If an entry contains a picture, leave the picture out and reproduce everything else in the records below exactly.

■ Records for the exercise ■
____

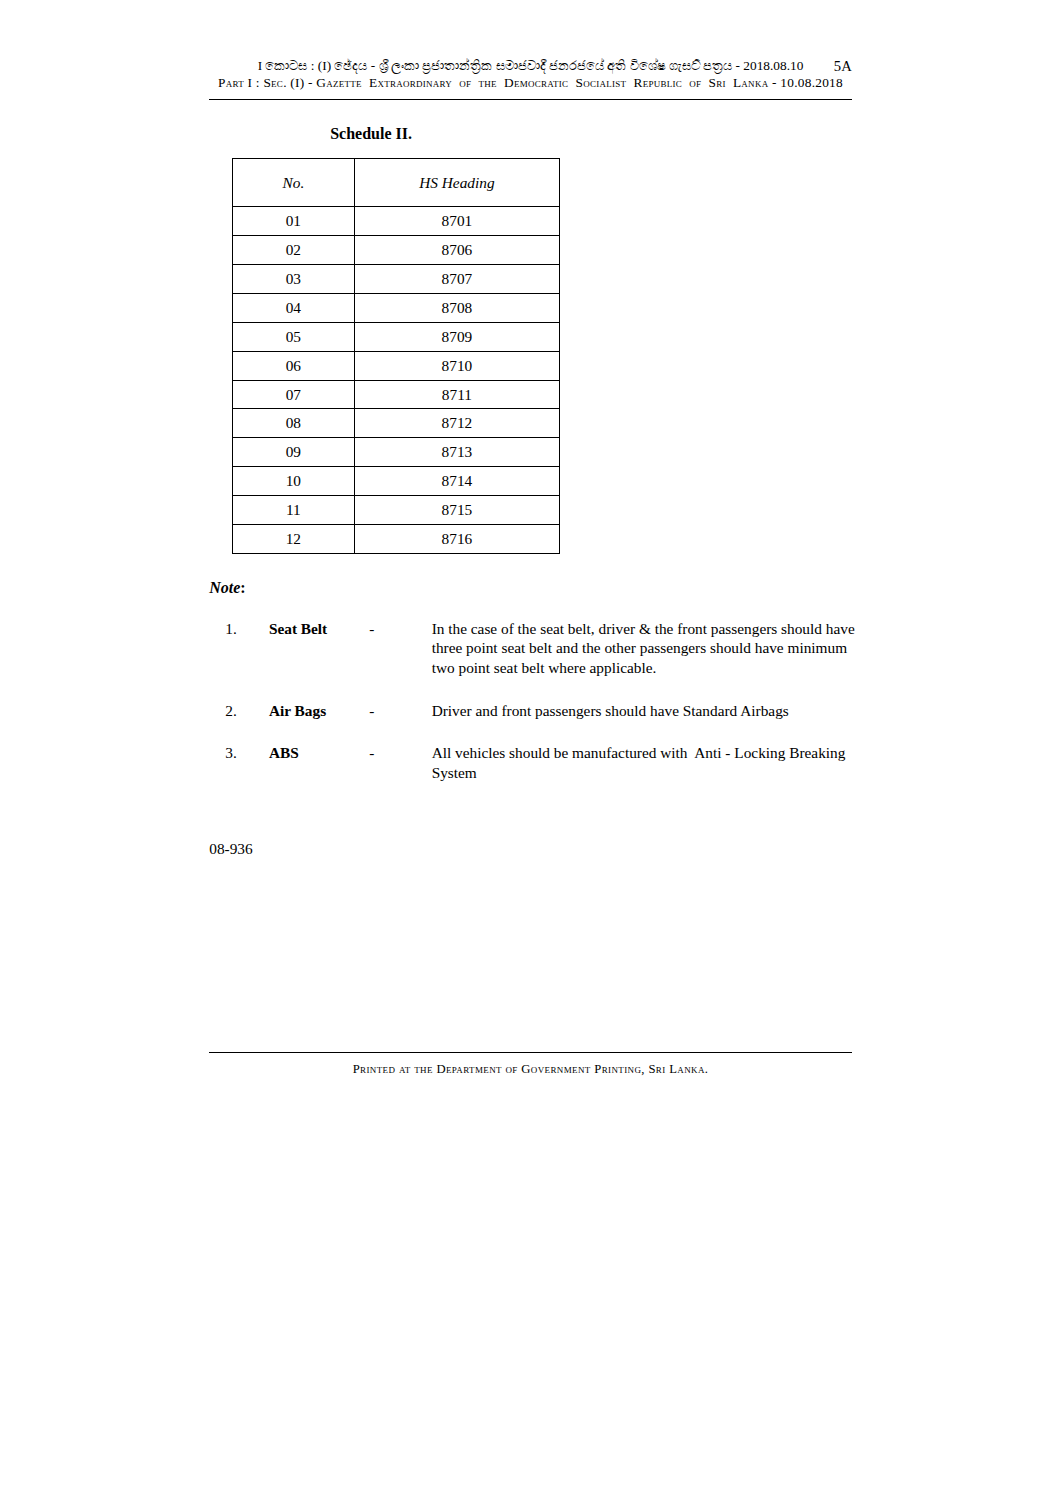5A
I කොටස : (I) ඡේදය - ශ්‍රී ලංකා ප්‍රජාතාන්ත්‍රික සමාජවාදී ජනරජයේ අති විශේෂ ගැසට් පත්‍රය - 2018.08.10
Part I : Sec. (I) - Gazette Extraordinary of the Democratic Socialist Republic of Sri Lanka - 10.08.2018
Schedule II.
| No. | HS Heading |
| --- | --- |
| 01 | 8701 |
| 02 | 8706 |
| 03 | 8707 |
| 04 | 8708 |
| 05 | 8709 |
| 06 | 8710 |
| 07 | 8711 |
| 08 | 8712 |
| 09 | 8713 |
| 10 | 8714 |
| 11 | 8715 |
| 12 | 8716 |
Note:
| 1. | Seat Belt | - | In the case of the seat belt, driver & the front passengers should have three point seat belt and the other passengers should have minimum two point seat belt where applicable. |
| 2. | Air Bags | - | Driver and front passengers should have Standard Airbags |
| 3. | ABS | - | All vehicles should be manufactured with Anti - Locking Breaking System |
08-936
Printed at the Department of Government Printing, Sri Lanka.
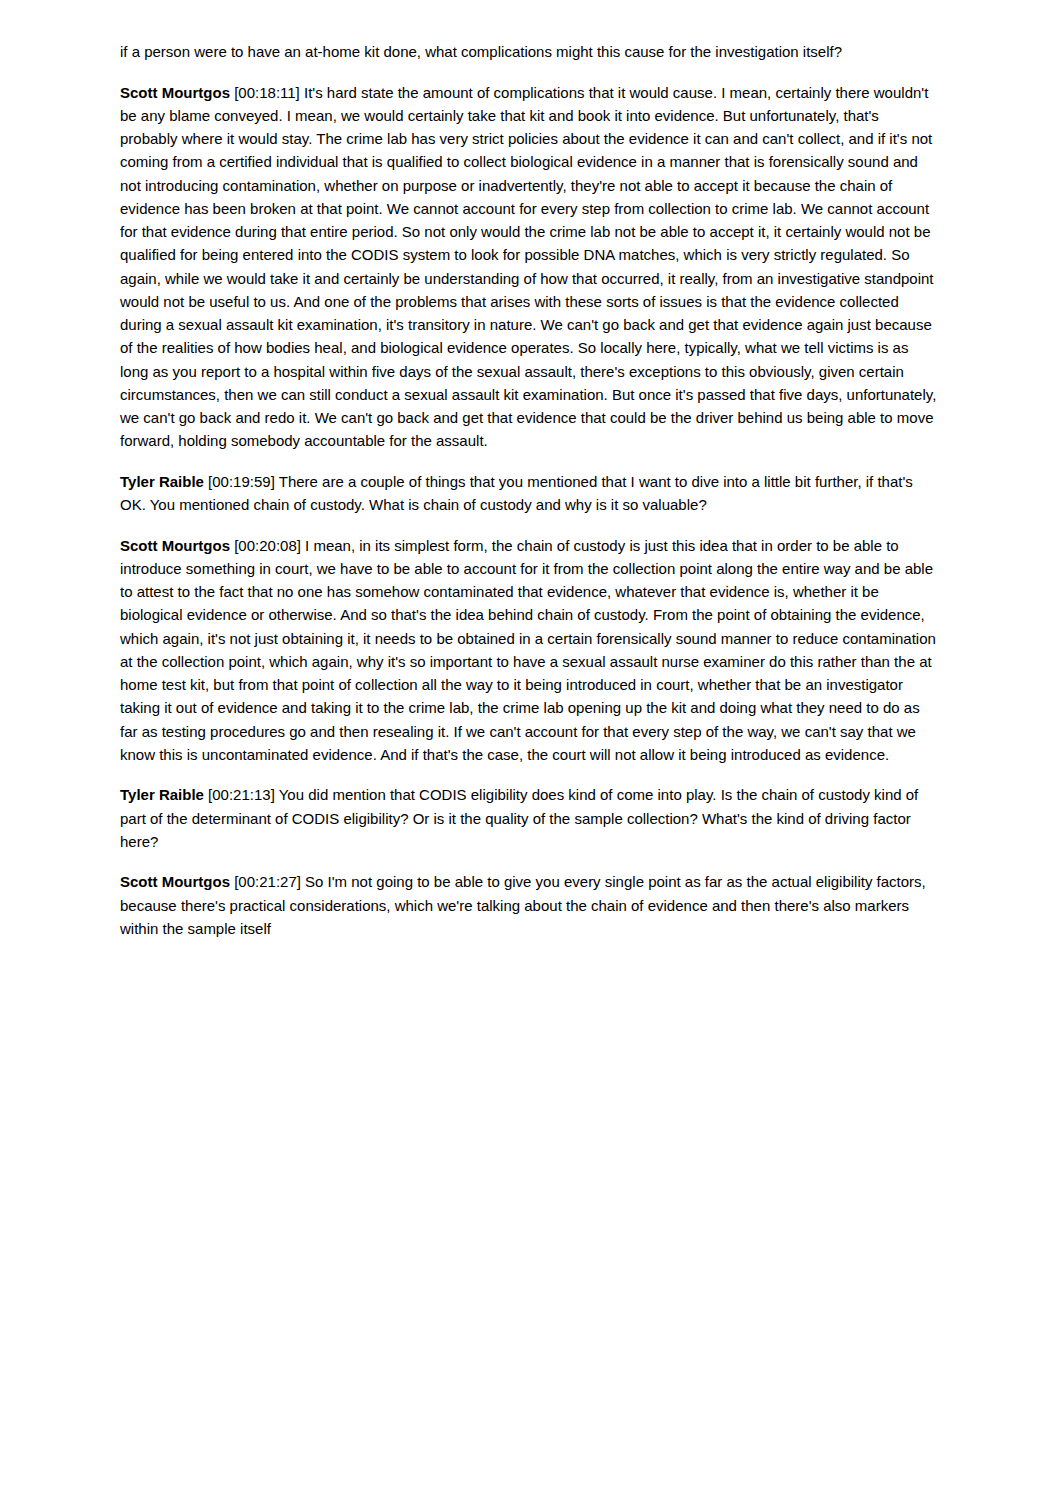if a person were to have an at-home kit done, what complications might this cause for the investigation itself?
Scott Mourtgos [00:18:11] It's hard state the amount of complications that it would cause. I mean, certainly there wouldn't be any blame conveyed. I mean, we would certainly take that kit and book it into evidence. But unfortunately, that's probably where it would stay. The crime lab has very strict policies about the evidence it can and can't collect, and if it's not coming from a certified individual that is qualified to collect biological evidence in a manner that is forensically sound and not introducing contamination, whether on purpose or inadvertently, they're not able to accept it because the chain of evidence has been broken at that point. We cannot account for every step from collection to crime lab. We cannot account for that evidence during that entire period. So not only would the crime lab not be able to accept it, it certainly would not be qualified for being entered into the CODIS system to look for possible DNA matches, which is very strictly regulated. So again, while we would take it and certainly be understanding of how that occurred, it really, from an investigative standpoint would not be useful to us. And one of the problems that arises with these sorts of issues is that the evidence collected during a sexual assault kit examination, it's transitory in nature. We can't go back and get that evidence again just because of the realities of how bodies heal, and biological evidence operates. So locally here, typically, what we tell victims is as long as you report to a hospital within five days of the sexual assault, there's exceptions to this obviously, given certain circumstances, then we can still conduct a sexual assault kit examination. But once it's passed that five days, unfortunately, we can't go back and redo it. We can't go back and get that evidence that could be the driver behind us being able to move forward, holding somebody accountable for the assault.
Tyler Raible [00:19:59] There are a couple of things that you mentioned that I want to dive into a little bit further, if that's OK. You mentioned chain of custody. What is chain of custody and why is it so valuable?
Scott Mourtgos [00:20:08] I mean, in its simplest form, the chain of custody is just this idea that in order to be able to introduce something in court, we have to be able to account for it from the collection point along the entire way and be able to attest to the fact that no one has somehow contaminated that evidence, whatever that evidence is, whether it be biological evidence or otherwise. And so that's the idea behind chain of custody. From the point of obtaining the evidence, which again, it's not just obtaining it, it needs to be obtained in a certain forensically sound manner to reduce contamination at the collection point, which again, why it's so important to have a sexual assault nurse examiner do this rather than the at home test kit, but from that point of collection all the way to it being introduced in court, whether that be an investigator taking it out of evidence and taking it to the crime lab, the crime lab opening up the kit and doing what they need to do as far as testing procedures go and then resealing it. If we can't account for that every step of the way, we can't say that we know this is uncontaminated evidence. And if that's the case, the court will not allow it being introduced as evidence.
Tyler Raible [00:21:13] You did mention that CODIS eligibility does kind of come into play. Is the chain of custody kind of part of the determinant of CODIS eligibility? Or is it the quality of the sample collection? What's the kind of driving factor here?
Scott Mourtgos [00:21:27] So I'm not going to be able to give you every single point as far as the actual eligibility factors, because there's practical considerations, which we're talking about the chain of evidence and then there's also markers within the sample itself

____

■ Worked solution ■
5A
I කොටස : (I) ඡේදය - ශ්‍රී ලංකා ප්‍රජාතාන්ත්‍රික සමාජවාදී ජනරජයේ අති විශේෂ ගැසට් පත්‍රය - 2018.08.10
Part I : Sec. (I) - Gazette Extraordinary of the Democratic Socialist Republic of Sri Lanka - 10.08.2018
Schedule II.
| No. | HS Heading |
| --- | --- |
| 01 | 8701 |
| 02 | 8706 |
| 03 | 8707 |
| 04 | 8708 |
| 05 | 8709 |
| 06 | 8710 |
| 07 | 8711 |
| 08 | 8712 |
| 09 | 8713 |
| 10 | 8714 |
| 11 | 8715 |
| 12 | 8716 |
Note:
| 1. | Seat Belt | - | In the case of the seat belt, driver & the front passengers should have three point seat belt and the other passengers should have minimum two point seat belt where applicable. |
| 2. | Air Bags | - | Driver and front passengers should have Standard Airbags |
| 3. | ABS | - | All vehicles should be manufactured with Anti - Locking Breaking System |
08-936
Printed at the Department of Government Printing, Sri Lanka.
if a person were to have an at-home kit done, what complications might this cause for the investigation itself?
Scott Mourtgos [00:18:11] It's hard state the amount of complications that it would cause. I mean, certainly there wouldn't be any blame conveyed. I mean, we would certainly take that kit and book it into evidence. But unfortunately, that's probably where it would stay. The crime lab has very strict policies about the evidence it can and can't collect, and if it's not coming from a certified individual that is qualified to collect biological evidence in a manner that is forensically sound and not introducing contamination, whether on purpose or inadvertently, they're not able to accept it because the chain of evidence has been broken at that point. We cannot account for every step from collection to crime lab. We cannot account for that evidence during that entire period. So not only would the crime lab not be able to accept it, it certainly would not be qualified for being entered into the CODIS system to look for possible DNA matches, which is very strictly regulated. So again, while we would take it and certainly be understanding of how that occurred, it really, from an investigative standpoint would not be useful to us. And one of the problems that arises with these sorts of issues is that the evidence collected during a sexual assault kit examination, it's transitory in nature. We can't go back and get that evidence again just because of the realities of how bodies heal, and biological evidence operates. So locally here, typically, what we tell victims is as long as you report to a hospital within five days of the sexual assault, there's exceptions to this obviously, given certain circumstances, then we can still conduct a sexual assault kit examination. But once it's passed that five days, unfortunately, we can't go back and redo it. We can't go back and get that evidence that could be the driver behind us being able to move forward, holding somebody accountable for the assault.
Tyler Raible [00:19:59] There are a couple of things that you mentioned that I want to dive into a little bit further, if that's OK. You mentioned chain of custody. What is chain of custody and why is it so valuable?
Scott Mourtgos [00:20:08] I mean, in its simplest form, the chain of custody is just this idea that in order to be able to introduce something in court, we have to be able to account for it from the collection point along the entire way and be able to attest to the fact that no one has somehow contaminated that evidence, whatever that evidence is, whether it be biological evidence or otherwise. And so that's the idea behind chain of custody. From the point of obtaining the evidence, which again, it's not just obtaining it, it needs to be obtained in a certain forensically sound manner to reduce contamination at the collection point, which again, why it's so important to have a sexual assault nurse examiner do this rather than the at home test kit, but from that point of collection all the way to it being introduced in court, whether that be an investigator taking it out of evidence and taking it to the crime lab, the crime lab opening up the kit and doing what they need to do as far as testing procedures go and then resealing it. If we can't account for that every step of the way, we can't say that we know this is uncontaminated evidence. And if that's the case, the court will not allow it being introduced as evidence.
Tyler Raible [00:21:13] You did mention that CODIS eligibility does kind of come into play. Is the chain of custody kind of part of the determinant of CODIS eligibility? Or is it the quality of the sample collection? What's the kind of driving factor here?
Scott Mourtgos [00:21:27] So I'm not going to be able to give you every single point as far as the actual eligibility factors, because there's practical considerations, which we're talking about the chain of evidence and then there's also markers within the sample itself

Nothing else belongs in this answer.